▶ Exercise requirements: Reproduce the records from the line with "Czas i lokalizacja" up to and including the line with "Bei einem  Gongbad verwendet der", swapping "Klangmeditation" for "Klangreise" and leaving everything else unchanged.

Records from a dataset:
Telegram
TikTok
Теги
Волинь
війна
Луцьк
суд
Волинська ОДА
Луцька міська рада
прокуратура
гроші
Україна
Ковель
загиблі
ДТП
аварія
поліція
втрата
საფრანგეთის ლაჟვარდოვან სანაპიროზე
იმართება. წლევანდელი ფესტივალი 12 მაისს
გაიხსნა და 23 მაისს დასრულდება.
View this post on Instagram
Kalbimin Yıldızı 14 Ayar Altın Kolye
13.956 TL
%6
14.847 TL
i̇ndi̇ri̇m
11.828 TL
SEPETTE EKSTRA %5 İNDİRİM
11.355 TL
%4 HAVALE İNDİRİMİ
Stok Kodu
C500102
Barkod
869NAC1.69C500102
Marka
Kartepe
==
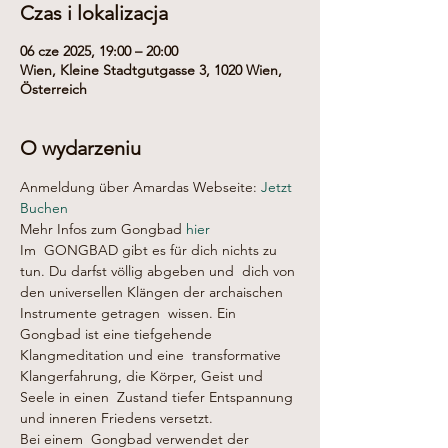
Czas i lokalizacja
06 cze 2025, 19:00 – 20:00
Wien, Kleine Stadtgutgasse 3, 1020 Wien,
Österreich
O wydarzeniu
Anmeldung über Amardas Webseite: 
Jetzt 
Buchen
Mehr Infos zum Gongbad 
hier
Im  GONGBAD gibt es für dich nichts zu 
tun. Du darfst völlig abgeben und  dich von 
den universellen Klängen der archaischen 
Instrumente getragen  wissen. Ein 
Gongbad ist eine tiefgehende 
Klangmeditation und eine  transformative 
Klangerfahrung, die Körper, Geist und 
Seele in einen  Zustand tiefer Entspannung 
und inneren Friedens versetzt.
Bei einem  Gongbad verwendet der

▶ Task answer:
Czas i lokalizacja
06 cze 2025, 19:00 – 20:00
Wien, Kleine Stadtgutgasse 3, 1020 Wien,
Österreich
O wydarzeniu
Anmeldung über Amardas Webseite: 
Jetzt 
Buchen
Mehr Infos zum Gongbad 
hier
Im  GONGBAD gibt es für dich nichts zu 
tun. Du darfst völlig abgeben und  dich von 
den universellen Klängen der archaischen 
Instrumente getragen  wissen. Ein 
Gongbad ist eine tiefgehende 
Klangreise und eine  transformative 
Klangerfahrung, die Körper, Geist und 
Seele in einen  Zustand tiefer Entspannung 
und inneren Friedens versetzt.
Bei einem  Gongbad verwendet der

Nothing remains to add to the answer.